Le 11 décembre 2025 — Modifié à 06 h 00 min le 11 décembre 2025
Par Stéphanie Gagnon

Quand j’étais petite, j’avais pas vraiment peur des affaires classiques qui font pleurer les enfants. Rien ne grouillait sous mon lit, personne ne m’attendait dans la garde-robe. Mais j’ai eu peur de vrais humains. Pas de monstres inventés dans des livres ou des films. Des noms et des visages qui revenaient constamment dans l’actualité, et qui étaient immanquablement accompagnés d’images saisissantes, de celles qui font gonfler la boule dans le ventre.

Je fais donc une Charles Beauchesne de moi-même et je vous présente un petit palmarès de mes propres bonshommes Sept-Heures, ces crottés qui ont perturbé le monde dans un passé pas si lointain, genre hier matin à l’échelle de l’histoire.

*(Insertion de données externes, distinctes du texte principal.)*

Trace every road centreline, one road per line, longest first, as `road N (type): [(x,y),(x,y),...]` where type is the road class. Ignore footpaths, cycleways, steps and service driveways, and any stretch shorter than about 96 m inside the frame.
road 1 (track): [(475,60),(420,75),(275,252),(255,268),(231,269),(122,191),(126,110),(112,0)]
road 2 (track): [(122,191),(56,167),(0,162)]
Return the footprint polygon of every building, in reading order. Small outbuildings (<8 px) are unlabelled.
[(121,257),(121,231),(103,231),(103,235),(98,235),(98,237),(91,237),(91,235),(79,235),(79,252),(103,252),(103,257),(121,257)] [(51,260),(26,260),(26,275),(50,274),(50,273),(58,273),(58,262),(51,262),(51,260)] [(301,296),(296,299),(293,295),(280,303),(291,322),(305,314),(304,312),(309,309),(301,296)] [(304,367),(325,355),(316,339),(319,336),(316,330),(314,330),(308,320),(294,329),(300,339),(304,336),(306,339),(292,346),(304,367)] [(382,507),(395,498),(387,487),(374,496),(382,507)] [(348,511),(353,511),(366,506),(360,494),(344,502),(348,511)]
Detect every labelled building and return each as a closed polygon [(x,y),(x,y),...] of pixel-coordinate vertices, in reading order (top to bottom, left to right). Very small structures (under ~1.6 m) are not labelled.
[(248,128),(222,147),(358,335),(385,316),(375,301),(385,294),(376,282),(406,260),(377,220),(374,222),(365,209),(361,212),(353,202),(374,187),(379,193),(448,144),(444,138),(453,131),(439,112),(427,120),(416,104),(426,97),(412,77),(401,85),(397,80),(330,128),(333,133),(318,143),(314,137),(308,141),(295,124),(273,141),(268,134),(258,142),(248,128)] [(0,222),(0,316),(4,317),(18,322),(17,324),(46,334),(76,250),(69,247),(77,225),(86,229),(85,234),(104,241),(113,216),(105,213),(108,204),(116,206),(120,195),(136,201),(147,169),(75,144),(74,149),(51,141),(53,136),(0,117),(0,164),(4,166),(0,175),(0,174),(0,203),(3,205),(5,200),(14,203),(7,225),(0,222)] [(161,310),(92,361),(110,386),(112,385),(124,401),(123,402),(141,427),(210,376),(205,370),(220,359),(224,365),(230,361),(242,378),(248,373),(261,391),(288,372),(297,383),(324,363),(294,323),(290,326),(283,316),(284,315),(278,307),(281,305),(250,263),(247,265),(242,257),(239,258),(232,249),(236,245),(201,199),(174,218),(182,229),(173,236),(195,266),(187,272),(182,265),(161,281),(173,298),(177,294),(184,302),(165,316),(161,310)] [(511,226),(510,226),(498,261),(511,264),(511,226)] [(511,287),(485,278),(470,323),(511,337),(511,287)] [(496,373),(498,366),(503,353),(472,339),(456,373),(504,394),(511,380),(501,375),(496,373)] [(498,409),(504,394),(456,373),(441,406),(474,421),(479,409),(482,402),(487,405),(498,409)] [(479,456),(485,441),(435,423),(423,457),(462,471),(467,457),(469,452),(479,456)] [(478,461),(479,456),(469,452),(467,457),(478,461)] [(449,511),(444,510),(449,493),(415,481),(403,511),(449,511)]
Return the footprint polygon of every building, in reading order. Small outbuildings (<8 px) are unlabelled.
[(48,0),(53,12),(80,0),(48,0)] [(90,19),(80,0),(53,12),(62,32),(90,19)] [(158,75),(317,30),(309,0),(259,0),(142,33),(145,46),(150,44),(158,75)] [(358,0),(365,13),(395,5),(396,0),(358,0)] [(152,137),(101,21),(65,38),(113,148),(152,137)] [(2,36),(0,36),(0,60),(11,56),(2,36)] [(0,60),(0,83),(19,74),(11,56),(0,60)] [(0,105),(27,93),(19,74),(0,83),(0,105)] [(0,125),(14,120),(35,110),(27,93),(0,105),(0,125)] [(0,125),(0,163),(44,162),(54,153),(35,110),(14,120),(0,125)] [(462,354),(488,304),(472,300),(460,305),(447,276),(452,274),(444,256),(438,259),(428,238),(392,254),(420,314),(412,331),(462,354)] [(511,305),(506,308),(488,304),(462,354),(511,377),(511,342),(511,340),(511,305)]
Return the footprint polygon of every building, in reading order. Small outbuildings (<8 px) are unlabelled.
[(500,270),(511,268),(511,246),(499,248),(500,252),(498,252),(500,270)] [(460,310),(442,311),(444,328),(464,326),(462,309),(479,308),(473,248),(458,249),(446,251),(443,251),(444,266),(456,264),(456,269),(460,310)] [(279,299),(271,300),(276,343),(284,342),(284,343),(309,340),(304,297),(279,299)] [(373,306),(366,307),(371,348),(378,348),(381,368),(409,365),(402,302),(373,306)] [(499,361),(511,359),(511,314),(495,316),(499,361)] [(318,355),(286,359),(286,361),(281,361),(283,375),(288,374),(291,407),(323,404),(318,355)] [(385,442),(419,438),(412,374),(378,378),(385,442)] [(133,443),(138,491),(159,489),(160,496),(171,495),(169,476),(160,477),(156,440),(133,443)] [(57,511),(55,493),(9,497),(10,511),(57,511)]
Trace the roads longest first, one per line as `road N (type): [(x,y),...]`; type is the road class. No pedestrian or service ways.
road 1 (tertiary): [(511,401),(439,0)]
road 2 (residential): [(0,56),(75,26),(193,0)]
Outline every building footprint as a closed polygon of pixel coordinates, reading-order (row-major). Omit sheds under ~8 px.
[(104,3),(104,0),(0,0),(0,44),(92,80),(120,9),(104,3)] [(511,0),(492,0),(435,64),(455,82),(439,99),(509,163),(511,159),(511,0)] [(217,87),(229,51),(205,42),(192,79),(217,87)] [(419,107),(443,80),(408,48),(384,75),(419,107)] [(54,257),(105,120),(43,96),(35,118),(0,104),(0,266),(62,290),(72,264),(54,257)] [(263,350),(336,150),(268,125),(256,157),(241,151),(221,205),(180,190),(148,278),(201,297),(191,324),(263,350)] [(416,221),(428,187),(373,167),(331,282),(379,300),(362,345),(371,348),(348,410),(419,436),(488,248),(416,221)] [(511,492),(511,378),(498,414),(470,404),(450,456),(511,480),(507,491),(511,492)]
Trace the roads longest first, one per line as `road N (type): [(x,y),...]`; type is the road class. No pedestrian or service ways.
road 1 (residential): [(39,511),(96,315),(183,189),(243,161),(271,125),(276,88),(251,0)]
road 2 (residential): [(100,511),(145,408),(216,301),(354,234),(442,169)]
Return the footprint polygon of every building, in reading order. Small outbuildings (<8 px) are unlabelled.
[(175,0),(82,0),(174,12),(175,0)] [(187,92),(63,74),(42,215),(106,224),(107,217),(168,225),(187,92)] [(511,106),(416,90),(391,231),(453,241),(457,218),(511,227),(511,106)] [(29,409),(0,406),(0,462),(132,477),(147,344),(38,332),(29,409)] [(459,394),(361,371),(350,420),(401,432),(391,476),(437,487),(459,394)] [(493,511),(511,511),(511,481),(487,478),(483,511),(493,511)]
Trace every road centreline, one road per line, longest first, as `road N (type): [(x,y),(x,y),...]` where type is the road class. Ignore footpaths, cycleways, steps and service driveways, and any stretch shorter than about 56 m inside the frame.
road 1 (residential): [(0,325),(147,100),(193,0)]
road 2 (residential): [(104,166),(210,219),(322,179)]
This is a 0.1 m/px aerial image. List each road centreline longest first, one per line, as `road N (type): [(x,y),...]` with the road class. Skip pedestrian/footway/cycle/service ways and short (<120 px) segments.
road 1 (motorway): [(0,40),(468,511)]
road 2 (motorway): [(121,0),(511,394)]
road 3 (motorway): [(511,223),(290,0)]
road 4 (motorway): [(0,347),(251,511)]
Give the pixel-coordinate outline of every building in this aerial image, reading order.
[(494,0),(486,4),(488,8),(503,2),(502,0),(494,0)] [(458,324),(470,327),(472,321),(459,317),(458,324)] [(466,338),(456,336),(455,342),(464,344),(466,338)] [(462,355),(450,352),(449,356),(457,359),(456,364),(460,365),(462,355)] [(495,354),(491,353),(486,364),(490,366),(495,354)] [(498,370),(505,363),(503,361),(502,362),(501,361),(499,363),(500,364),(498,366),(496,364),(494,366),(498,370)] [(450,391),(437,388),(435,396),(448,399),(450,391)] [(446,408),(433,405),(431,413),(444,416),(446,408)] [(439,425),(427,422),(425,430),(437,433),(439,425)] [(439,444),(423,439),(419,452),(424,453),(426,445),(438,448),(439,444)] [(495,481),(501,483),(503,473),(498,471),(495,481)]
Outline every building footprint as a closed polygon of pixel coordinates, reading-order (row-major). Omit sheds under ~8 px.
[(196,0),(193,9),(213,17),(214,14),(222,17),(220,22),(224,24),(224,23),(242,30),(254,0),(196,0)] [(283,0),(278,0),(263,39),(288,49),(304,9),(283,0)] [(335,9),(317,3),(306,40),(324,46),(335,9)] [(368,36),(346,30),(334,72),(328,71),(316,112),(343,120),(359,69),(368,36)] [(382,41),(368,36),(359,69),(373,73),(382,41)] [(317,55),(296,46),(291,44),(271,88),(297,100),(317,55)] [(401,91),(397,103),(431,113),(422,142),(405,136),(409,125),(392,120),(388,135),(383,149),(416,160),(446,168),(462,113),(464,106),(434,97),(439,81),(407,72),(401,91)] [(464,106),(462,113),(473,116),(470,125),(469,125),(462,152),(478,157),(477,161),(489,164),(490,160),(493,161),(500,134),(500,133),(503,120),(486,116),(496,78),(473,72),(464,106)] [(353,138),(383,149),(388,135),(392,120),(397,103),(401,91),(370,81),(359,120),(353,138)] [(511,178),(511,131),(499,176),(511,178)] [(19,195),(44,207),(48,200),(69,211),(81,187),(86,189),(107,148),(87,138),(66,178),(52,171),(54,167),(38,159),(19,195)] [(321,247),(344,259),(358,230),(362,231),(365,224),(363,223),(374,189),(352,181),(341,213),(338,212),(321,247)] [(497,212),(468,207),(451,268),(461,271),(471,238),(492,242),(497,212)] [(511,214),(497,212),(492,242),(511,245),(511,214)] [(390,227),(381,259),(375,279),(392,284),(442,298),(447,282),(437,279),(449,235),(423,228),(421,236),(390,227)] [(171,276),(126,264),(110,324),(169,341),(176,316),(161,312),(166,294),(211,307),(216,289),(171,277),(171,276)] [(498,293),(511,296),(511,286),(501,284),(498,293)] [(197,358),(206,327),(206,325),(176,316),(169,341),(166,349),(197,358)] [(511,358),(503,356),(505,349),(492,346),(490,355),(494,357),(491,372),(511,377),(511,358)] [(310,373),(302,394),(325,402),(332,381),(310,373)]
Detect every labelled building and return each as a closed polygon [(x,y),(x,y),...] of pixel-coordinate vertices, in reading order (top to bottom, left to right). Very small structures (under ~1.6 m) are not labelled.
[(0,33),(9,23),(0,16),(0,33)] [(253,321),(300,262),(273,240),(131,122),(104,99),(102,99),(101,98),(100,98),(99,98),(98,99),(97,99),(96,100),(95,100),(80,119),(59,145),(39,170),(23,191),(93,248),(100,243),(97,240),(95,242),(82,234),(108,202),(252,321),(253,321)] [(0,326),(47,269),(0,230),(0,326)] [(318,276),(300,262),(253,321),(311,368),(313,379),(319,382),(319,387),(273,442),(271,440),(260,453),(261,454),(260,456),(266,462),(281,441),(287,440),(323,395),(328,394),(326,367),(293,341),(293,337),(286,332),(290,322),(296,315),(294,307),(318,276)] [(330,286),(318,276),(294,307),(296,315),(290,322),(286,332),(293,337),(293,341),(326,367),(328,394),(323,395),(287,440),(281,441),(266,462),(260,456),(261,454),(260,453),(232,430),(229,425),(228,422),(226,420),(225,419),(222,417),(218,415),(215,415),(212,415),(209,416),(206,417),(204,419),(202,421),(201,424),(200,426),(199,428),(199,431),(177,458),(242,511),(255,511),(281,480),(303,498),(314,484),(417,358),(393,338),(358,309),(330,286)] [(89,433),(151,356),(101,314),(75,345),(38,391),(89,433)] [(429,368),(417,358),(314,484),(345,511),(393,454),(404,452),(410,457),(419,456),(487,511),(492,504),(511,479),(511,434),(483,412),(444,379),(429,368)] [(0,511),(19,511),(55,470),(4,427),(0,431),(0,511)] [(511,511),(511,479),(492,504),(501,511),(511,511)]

Vous rappelez-vous de Nicolae Ceaușescu?  Le dictateur roumain qui a sévit de 1965 à 1989.  Il a, entre autres, forcé les femmes à mener leurs grossesses à terme ce qui a occasionné des orphelinats pleins à craquer, des bébés entassés et attachés dans des lits dans des conditions de négligence extrême, sans stimulation… Ces images ne s’oublient pas. Vous le savez si vous les avez vues.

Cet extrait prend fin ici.